Effective Sensor Fusion of a Mobile Robot for SLAM Implementation

Toroslu I., Doğan M.

4th International Conference on Control, Automation and Robotics (ICCAR), Auckland, New Zealand, 20 - 23 April 2018, pp.76-81 identifier

  • Publication Type: Conference Paper / Full Text
  • City: Auckland
  • Country: New Zealand
  • Page Numbers: pp.76-81
  • Istanbul Technical University Affiliated: Yes


The Simultaneous Localization and Mapping (SLAM) is the process of building a map of an environment with an unknown topography by a mobile robot. The purpose of this paper is to build a mapping of an unknown environment by the mobile robot which we designed through the help of sensor fusion algorithms we have established. The mobile robot performs its mapping process by using the combination of ultrasonic, optical encoder and IMU sensors. Determining the position of the obstacles and its own location, for the mobile robot, is the core of this study. Inertial and rotational sensors are utilized to calculate the distance and position of the mobile robot. Due to low cost, the ultrasonic sensor is used instead of a Lidar laser, and the real-like results were provided. In this study, the robot's direction and movement is performed by an algorithm developed on the Raspberry Pi processor. This algorithm controls the movement of the wheels with the information received from the optical encoder and protractor. The data received from the gyroscope and the accelerometer is very affected from many external factors such as vibrational motion and the noise, eventhough, we used moving average filter and complementary filter to reduce the effect of the noise and measurement error problems.
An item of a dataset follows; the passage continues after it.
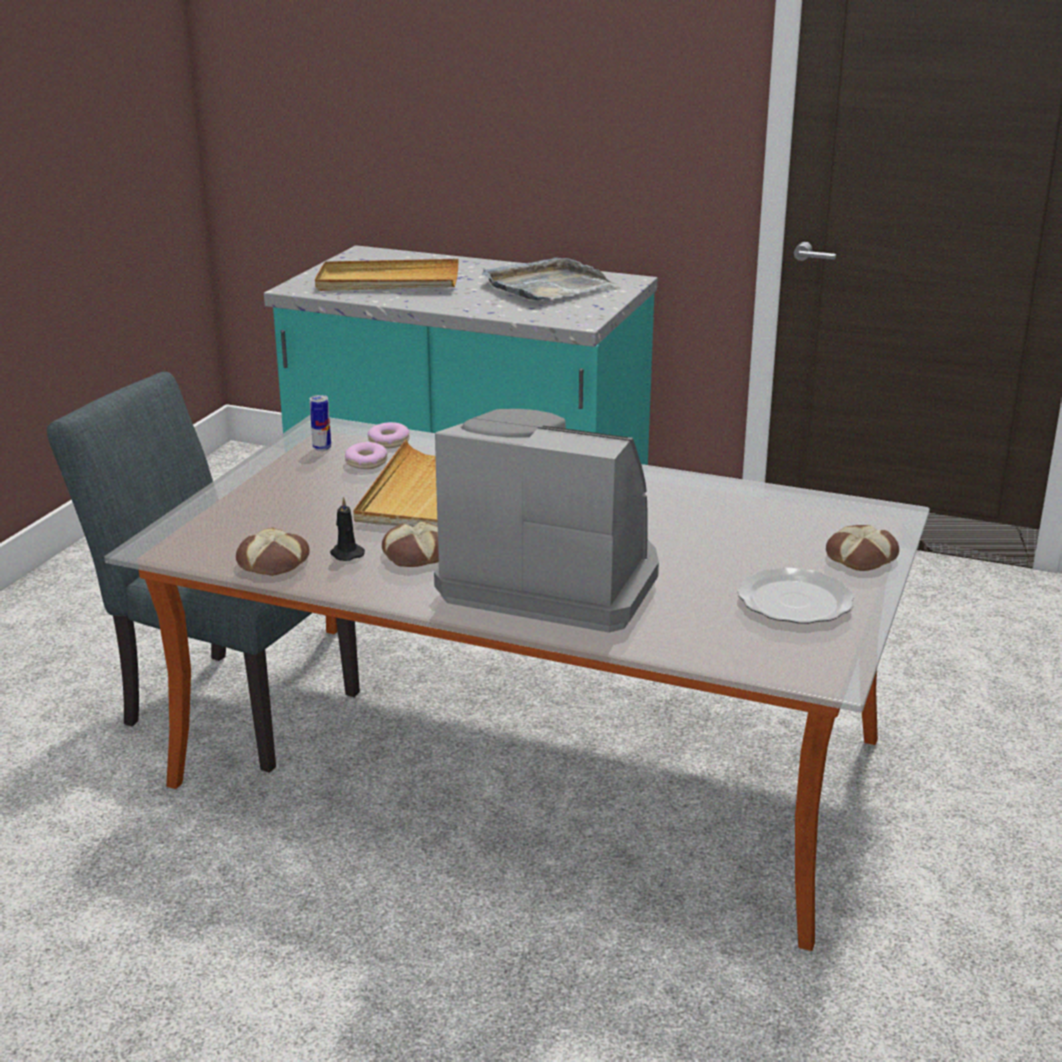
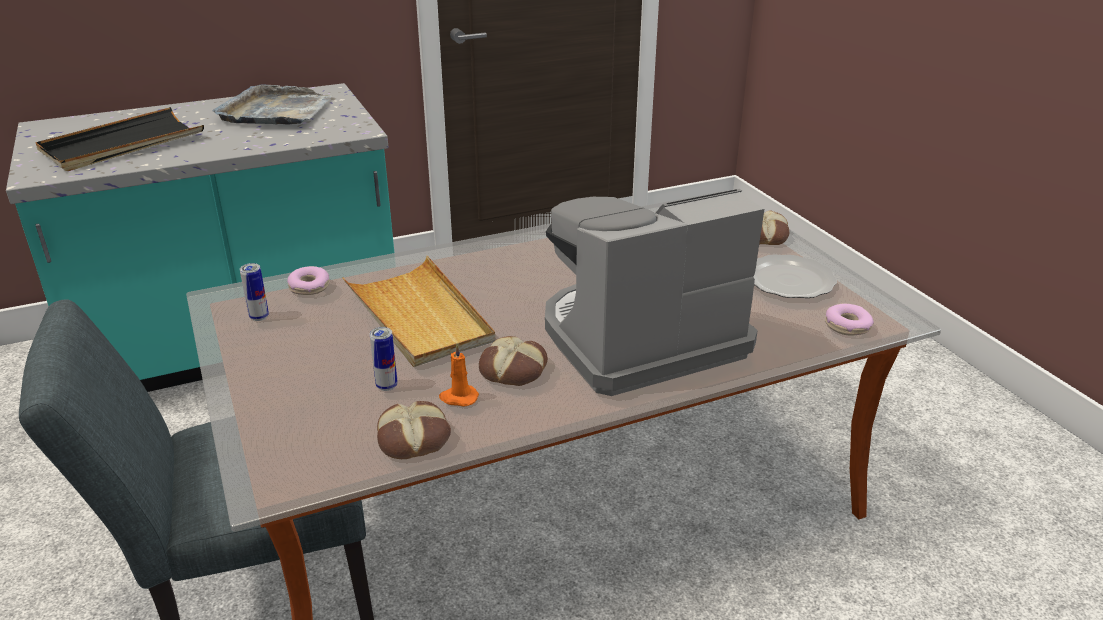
camera: 45 degrees left, 5 degrees up
beige tray [315,259,458,291] -> black tray [35,107,204,171]
black candle [330,496,365,561] -> orange candle [439,344,479,406]
donut [345,442,388,469] -> donut moved to [825,303,874,335]
none -> can [370,327,397,391]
However, they still produce faulty results when calculating distance values. Therefore, the distance computation is carried out by using optical encoder instead of the accelerometer. The algorithm of the distance computation is written in Python programming language. In this study, it is established that the comparative usage of several detectors provide more accurate results. At the same time, the system is quite efficiently developed by using open structure software (Raspberry Pi, Linux etc.) and writing authentic libraries. The robot's coordinate information are combined under simulation medium by using Pygame library and by computing the coordinates of its location and the coordinates of the objects' locations it detects during its navigation. The mobile robot executes its mapping process according to these data derived. Also, the effects of margin of error in the information obtained during the comparable usage of detectors are studied within the scope of this study.